Segment Open
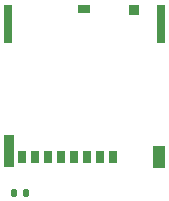
<source format=gbr>
%TF.GenerationSoftware,KiCad,Pcbnew,9.0.4*%
%TF.CreationDate,2025-10-26T17:47:32+01:00*%
%TF.ProjectId,esp32_fpga,65737033-325f-4667-9067-612e6b696361,rev?*%
%TF.SameCoordinates,Original*%
%TF.FileFunction,Paste,Top*%
%TF.FilePolarity,Positive*%
%FSLAX46Y46*%
G04 Gerber Fmt 4.6, Leading zero omitted, Abs format (unit mm)*
G04 Created by KiCad (PCBNEW 9.0.4) date 2025-10-26 17:47:32*
%MOMM*%
%LPD*%
G01*
G04 APERTURE LIST*
G04 Aperture macros list*
%AMRoundRect*
0 Rectangle with rounded corners*
0 $1 Rounding radius*
0 $2 $3 $4 $5 $6 $7 $8 $9 X,Y pos of 4 corners*
0 Add a 4 corners polygon primitive as box body*
4,1,4,$2,$3,$4,$5,$6,$7,$8,$9,$2,$3,0*
0 Add four circle primitives for the rounded corners*
1,1,$1+$1,$2,$3*
1,1,$1+$1,$4,$5*
1,1,$1+$1,$6,$7*
1,1,$1+$1,$8,$9*
0 Add four rect primitives between the rounded corners*
20,1,$1+$1,$2,$3,$4,$5,0*
20,1,$1+$1,$4,$5,$6,$7,0*
20,1,$1+$1,$6,$7,$8,$9,0*
20,1,$1+$1,$8,$9,$2,$3,0*%
G04 Aperture macros list end*
%ADD10R,0.700000X1.100000*%
%ADD11R,0.900000X0.930000*%
%ADD12R,1.050000X0.780000*%
%ADD13R,0.700000X3.330000*%
%ADD14R,0.860000X2.800000*%
%ADD15R,1.140000X1.830000*%
%ADD16RoundRect,0.140000X0.140000X0.170000X-0.140000X0.170000X-0.140000X-0.170000X0.140000X-0.170000X0*%
G04 APERTURE END LIST*
D10*
%TO.C,J6*%
X129410000Y-67305000D03*
X128310000Y-67305000D03*
X127210000Y-67305000D03*
X126110000Y-67305000D03*
X125010000Y-67305000D03*
X123910000Y-67305000D03*
X122810000Y-67305000D03*
X121710000Y-67305000D03*
D11*
X131200000Y-54840000D03*
D12*
X126935000Y-54765000D03*
D13*
X120550000Y-56040000D03*
D14*
X120630000Y-66805000D03*
D15*
X133290000Y-67290000D03*
D13*
X133510000Y-56040000D03*
%TD*%
D16*
%TO.C,C11*%
X121070000Y-70290000D03*
X122030000Y-70290000D03*
%TD*%
M02*

</source>
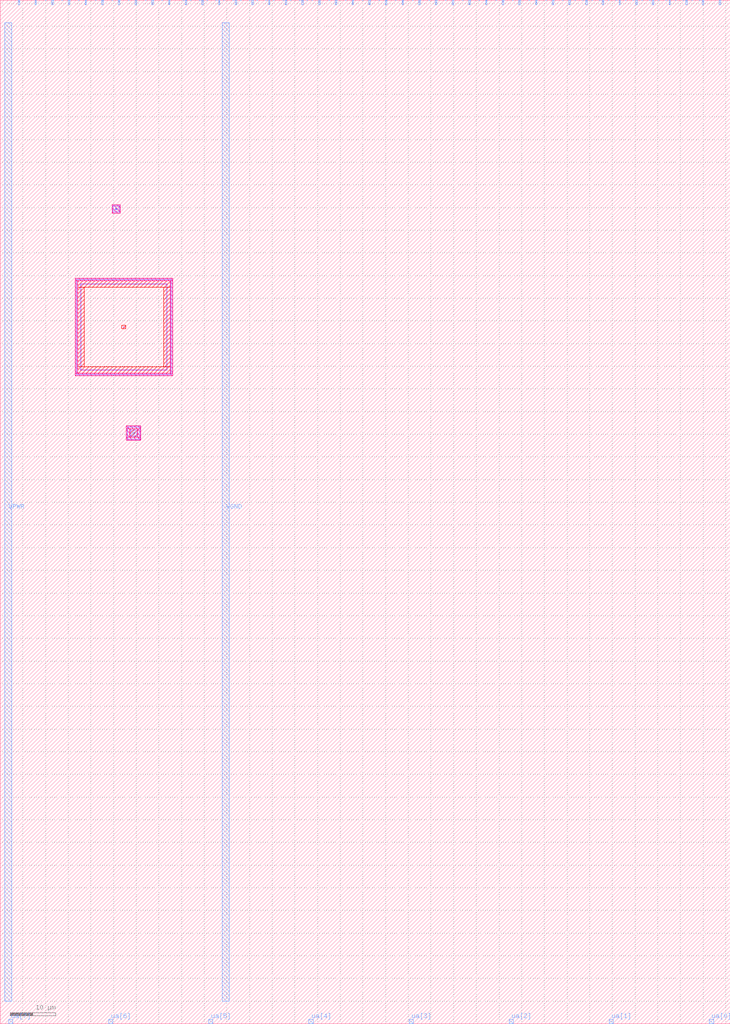
<source format=lef>
VERSION 5.7 ;
  NOWIREEXTENSIONATPIN ON ;
  DIVIDERCHAR "/" ;
  BUSBITCHARS "[]" ;
MACRO tt_um_example
  CLASS BLOCK ;
  FOREIGN tt_um_example ;
  ORIGIN 0.000 0.000 ;
  SIZE 161.000 BY 225.760 ;
  PIN clk
    DIRECTION INPUT ;
    USE SIGNAL ;
    PORT
      LAYER met4 ;
        RECT 154.870 224.760 155.170 225.760 ;
    END
  END clk
  PIN ena
    DIRECTION INPUT ;
    USE SIGNAL ;
    PORT
      LAYER met4 ;
        RECT 158.550 224.760 158.850 225.760 ;
    END
  END ena
  PIN rst_n
    DIRECTION INPUT ;
    USE SIGNAL ;
    PORT
      LAYER met4 ;
        RECT 151.190 224.760 151.490 225.760 ;
    END
  END rst_n
  PIN ua[0]
    DIRECTION INOUT ;
    USE SIGNAL ;
    PORT
      LAYER met4 ;
        RECT 156.410 0.000 157.310 1.000 ;
    END
  END ua[0]
  PIN ua[1]
    DIRECTION INOUT ;
    USE SIGNAL ;
    PORT
      LAYER met4 ;
        RECT 134.330 0.000 135.230 1.000 ;
    END
  END ua[1]
  PIN ua[2]
    DIRECTION INOUT ;
    USE SIGNAL ;
    PORT
      LAYER met4 ;
        RECT 112.250 0.000 113.150 1.000 ;
    END
  END ua[2]
  PIN ua[3]
    DIRECTION INOUT ;
    USE SIGNAL ;
    PORT
      LAYER met4 ;
        RECT 90.170 0.000 91.070 1.000 ;
    END
  END ua[3]
  PIN ua[4]
    DIRECTION INOUT ;
    USE SIGNAL ;
    PORT
      LAYER met4 ;
        RECT 68.090 0.000 68.990 1.000 ;
    END
  END ua[4]
  PIN ua[5]
    DIRECTION INOUT ;
    USE SIGNAL ;
    PORT
      LAYER met4 ;
        RECT 46.010 0.000 46.910 1.000 ;
    END
  END ua[5]
  PIN ua[6]
    DIRECTION INOUT ;
    USE SIGNAL ;
    PORT
      LAYER met4 ;
        RECT 23.930 0.000 24.830 1.000 ;
    END
  END ua[6]
  PIN ua[7]
    DIRECTION INOUT ;
    USE SIGNAL ;
    PORT
      LAYER met4 ;
        RECT 1.850 0.000 2.750 1.000 ;
    END
  END ua[7]
  PIN ui_in[0]
    DIRECTION INPUT ;
    USE SIGNAL ;
    PORT
      LAYER met4 ;
        RECT 147.510 224.760 147.810 225.760 ;
    END
  END ui_in[0]
  PIN ui_in[1]
    DIRECTION INPUT ;
    USE SIGNAL ;
    PORT
      LAYER met4 ;
        RECT 143.830 224.760 144.130 225.760 ;
    END
  END ui_in[1]
  PIN ui_in[2]
    DIRECTION INPUT ;
    USE SIGNAL ;
    PORT
      LAYER met4 ;
        RECT 140.150 224.760 140.450 225.760 ;
    END
  END ui_in[2]
  PIN ui_in[3]
    DIRECTION INPUT ;
    USE SIGNAL ;
    PORT
      LAYER met4 ;
        RECT 136.470 224.760 136.770 225.760 ;
    END
  END ui_in[3]
  PIN ui_in[4]
    DIRECTION INPUT ;
    USE SIGNAL ;
    PORT
      LAYER met4 ;
        RECT 132.790 224.760 133.090 225.760 ;
    END
  END ui_in[4]
  PIN ui_in[5]
    DIRECTION INPUT ;
    USE SIGNAL ;
    PORT
      LAYER met4 ;
        RECT 129.110 224.760 129.410 225.760 ;
    END
  END ui_in[5]
  PIN ui_in[6]
    DIRECTION INPUT ;
    USE SIGNAL ;
    PORT
      LAYER met4 ;
        RECT 125.430 224.760 125.730 225.760 ;
    END
  END ui_in[6]
  PIN ui_in[7]
    DIRECTION INPUT ;
    USE SIGNAL ;
    PORT
      LAYER met4 ;
        RECT 121.750 224.760 122.050 225.760 ;
    END
  END ui_in[7]
  PIN uio_in[0]
    DIRECTION INPUT ;
    USE SIGNAL ;
    PORT
      LAYER met4 ;
        RECT 118.070 224.760 118.370 225.760 ;
    END
  END uio_in[0]
  PIN uio_in[1]
    DIRECTION INPUT ;
    USE SIGNAL ;
    PORT
      LAYER met4 ;
        RECT 114.390 224.760 114.690 225.760 ;
    END
  END uio_in[1]
  PIN uio_in[2]
    DIRECTION INPUT ;
    USE SIGNAL ;
    PORT
      LAYER met4 ;
        RECT 110.710 224.760 111.010 225.760 ;
    END
  END uio_in[2]
  PIN uio_in[3]
    DIRECTION INPUT ;
    USE SIGNAL ;
    PORT
      LAYER met4 ;
        RECT 107.030 224.760 107.330 225.760 ;
    END
  END uio_in[3]
  PIN uio_in[4]
    DIRECTION INPUT ;
    USE SIGNAL ;
    PORT
      LAYER met4 ;
        RECT 103.350 224.760 103.650 225.760 ;
    END
  END uio_in[4]
  PIN uio_in[5]
    DIRECTION INPUT ;
    USE SIGNAL ;
    PORT
      LAYER met4 ;
        RECT 99.670 224.760 99.970 225.760 ;
    END
  END uio_in[5]
  PIN uio_in[6]
    DIRECTION INPUT ;
    USE SIGNAL ;
    PORT
      LAYER met4 ;
        RECT 95.990 224.760 96.290 225.760 ;
    END
  END uio_in[6]
  PIN uio_in[7]
    DIRECTION INPUT ;
    USE SIGNAL ;
    PORT
      LAYER met4 ;
        RECT 92.310 224.760 92.610 225.760 ;
    END
  END uio_in[7]
  PIN uio_oe[0]
    DIRECTION OUTPUT ;
    USE SIGNAL ;
    PORT
      LAYER met4 ;
        RECT 29.750 224.760 30.050 225.760 ;
    END
  END uio_oe[0]
  PIN uio_oe[1]
    DIRECTION OUTPUT ;
    USE SIGNAL ;
    PORT
      LAYER met4 ;
        RECT 26.070 224.760 26.370 225.760 ;
    END
  END uio_oe[1]
  PIN uio_oe[2]
    DIRECTION OUTPUT ;
    USE SIGNAL ;
    PORT
      LAYER met4 ;
        RECT 22.390 224.760 22.690 225.760 ;
    END
  END uio_oe[2]
  PIN uio_oe[3]
    DIRECTION OUTPUT ;
    USE SIGNAL ;
    PORT
      LAYER met4 ;
        RECT 18.710 224.760 19.010 225.760 ;
    END
  END uio_oe[3]
  PIN uio_oe[4]
    DIRECTION OUTPUT ;
    USE SIGNAL ;
    PORT
      LAYER met4 ;
        RECT 15.030 224.760 15.330 225.760 ;
    END
  END uio_oe[4]
  PIN uio_oe[5]
    DIRECTION OUTPUT ;
    USE SIGNAL ;
    PORT
      LAYER met4 ;
        RECT 11.350 224.760 11.650 225.760 ;
    END
  END uio_oe[5]
  PIN uio_oe[6]
    DIRECTION OUTPUT ;
    USE SIGNAL ;
    PORT
      LAYER met4 ;
        RECT 7.670 224.760 7.970 225.760 ;
    END
  END uio_oe[6]
  PIN uio_oe[7]
    DIRECTION OUTPUT ;
    USE SIGNAL ;
    PORT
      LAYER met4 ;
        RECT 3.990 224.760 4.290 225.760 ;
    END
  END uio_oe[7]
  PIN uio_out[0]
    DIRECTION OUTPUT ;
    USE SIGNAL ;
    PORT
      LAYER met4 ;
        RECT 59.190 224.760 59.490 225.760 ;
    END
  END uio_out[0]
  PIN uio_out[1]
    DIRECTION OUTPUT ;
    USE SIGNAL ;
    PORT
      LAYER met4 ;
        RECT 55.510 224.760 55.810 225.760 ;
    END
  END uio_out[1]
  PIN uio_out[2]
    DIRECTION OUTPUT ;
    USE SIGNAL ;
    PORT
      LAYER met4 ;
        RECT 51.830 224.760 52.130 225.760 ;
    END
  END uio_out[2]
  PIN uio_out[3]
    DIRECTION OUTPUT ;
    USE SIGNAL ;
    PORT
      LAYER met4 ;
        RECT 48.150 224.760 48.450 225.760 ;
    END
  END uio_out[3]
  PIN uio_out[4]
    DIRECTION OUTPUT ;
    USE SIGNAL ;
    PORT
      LAYER met4 ;
        RECT 44.470 224.760 44.770 225.760 ;
    END
  END uio_out[4]
  PIN uio_out[5]
    DIRECTION OUTPUT ;
    USE SIGNAL ;
    PORT
      LAYER met4 ;
        RECT 40.790 224.760 41.090 225.760 ;
    END
  END uio_out[5]
  PIN uio_out[6]
    DIRECTION OUTPUT ;
    USE SIGNAL ;
    PORT
      LAYER met4 ;
        RECT 37.110 224.760 37.410 225.760 ;
    END
  END uio_out[6]
  PIN uio_out[7]
    DIRECTION OUTPUT ;
    USE SIGNAL ;
    PORT
      LAYER met4 ;
        RECT 33.430 224.760 33.730 225.760 ;
    END
  END uio_out[7]
  PIN uo_out[0]
    DIRECTION OUTPUT ;
    USE SIGNAL ;
    PORT
      LAYER met4 ;
        RECT 88.630 224.760 88.930 225.760 ;
    END
  END uo_out[0]
  PIN uo_out[1]
    DIRECTION OUTPUT ;
    USE SIGNAL ;
    PORT
      LAYER met4 ;
        RECT 84.950 224.760 85.250 225.760 ;
    END
  END uo_out[1]
  PIN uo_out[2]
    DIRECTION OUTPUT ;
    USE SIGNAL ;
    PORT
      LAYER met4 ;
        RECT 81.270 224.760 81.570 225.760 ;
    END
  END uo_out[2]
  PIN uo_out[3]
    DIRECTION OUTPUT ;
    USE SIGNAL ;
    PORT
      LAYER met4 ;
        RECT 77.590 224.760 77.890 225.760 ;
    END
  END uo_out[3]
  PIN uo_out[4]
    DIRECTION OUTPUT ;
    USE SIGNAL ;
    PORT
      LAYER met4 ;
        RECT 73.910 224.760 74.210 225.760 ;
    END
  END uo_out[4]
  PIN uo_out[5]
    DIRECTION OUTPUT ;
    USE SIGNAL ;
    PORT
      LAYER met4 ;
        RECT 70.230 224.760 70.530 225.760 ;
    END
  END uo_out[5]
  PIN uo_out[6]
    DIRECTION OUTPUT ;
    USE SIGNAL ;
    PORT
      LAYER met4 ;
        RECT 66.550 224.760 66.850 225.760 ;
    END
  END uo_out[6]
  PIN uo_out[7]
    DIRECTION OUTPUT ;
    USE SIGNAL ;
    PORT
      LAYER met4 ;
        RECT 62.870 224.760 63.170 225.760 ;
    END
  END uo_out[7]
  PIN VPWR
    DIRECTION INOUT ;
    USE POWER ;
    PORT
      LAYER met4 ;
        RECT 1.000 5.000 2.500 220.760 ;
    END
  END VPWR
  PIN VGND
    DIRECTION INOUT ;
    USE GROUND ;
    PORT
      LAYER met4 ;
        RECT 49.000 5.000 50.500 220.760 ;
    END
  END VGND
  OBS
      LAYER pwell ;
        RECT 24.680 178.800 26.510 180.630 ;
        RECT 16.530 163.870 38.000 164.400 ;
        RECT 16.530 143.460 17.060 163.870 ;
      LAYER nwell ;
        RECT 17.065 162.435 37.465 163.865 ;
        RECT 17.065 144.895 18.495 162.435 ;
        RECT 26.845 153.245 27.685 154.085 ;
        RECT 36.035 144.895 37.465 162.435 ;
        RECT 17.065 143.465 37.465 144.895 ;
      LAYER pwell ;
        RECT 37.470 143.460 38.000 163.870 ;
        RECT 16.530 142.930 38.000 143.460 ;
        RECT 27.825 131.175 31.035 131.865 ;
        RECT 27.825 129.345 28.515 131.175 ;
      LAYER nwell ;
        RECT 28.515 129.345 30.345 131.175 ;
      LAYER pwell ;
        RECT 30.345 129.345 31.035 131.175 ;
        RECT 27.825 128.655 31.035 129.345 ;
      LAYER li1 ;
        RECT 24.860 180.280 26.330 180.450 ;
        RECT 24.860 179.150 25.030 180.280 ;
        RECT 25.350 179.550 25.840 179.880 ;
        RECT 26.160 179.150 26.330 180.280 ;
        RECT 24.860 178.980 26.330 179.150 ;
        RECT 16.710 164.050 37.820 164.220 ;
        RECT 16.710 143.280 16.880 164.050 ;
        RECT 17.695 163.065 36.835 163.235 ;
        RECT 17.695 144.265 17.865 163.065 ;
        RECT 27.100 153.580 27.430 153.750 ;
        RECT 36.665 144.265 36.835 163.065 ;
        RECT 17.695 144.095 36.835 144.265 ;
        RECT 37.650 143.280 37.820 164.050 ;
        RECT 16.710 143.110 37.820 143.280 ;
        RECT 28.005 131.515 30.855 131.685 ;
        RECT 28.005 129.005 28.175 131.515 ;
        RECT 28.695 130.825 30.165 130.995 ;
        RECT 28.695 129.695 28.865 130.825 ;
        RECT 29.185 130.095 29.675 130.425 ;
        RECT 29.995 129.695 30.165 130.825 ;
        RECT 28.695 129.525 30.165 129.695 ;
        RECT 30.685 129.005 30.855 131.515 ;
        RECT 28.005 128.835 30.855 129.005 ;
      LAYER mcon ;
        RECT 25.430 179.550 25.760 179.880 ;
        RECT 29.265 130.095 29.595 130.425 ;
      LAYER met1 ;
        RECT 25.370 179.520 25.820 179.910 ;
        RECT 29.205 130.065 29.655 130.455 ;
  END
END tt_um_example
END LIBRARY


</source>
Segment Closed
**REQUIRED ACTION**
Pull out the lines above in which the word "KiCad" appears.

**ANSWER BOX**
%TF.GenerationSoftware,KiCad,Pcbnew,9.0.4*%
G04 Created by KiCad (PCBNEW 9.0.4) date 2025-10-26 17:47:32*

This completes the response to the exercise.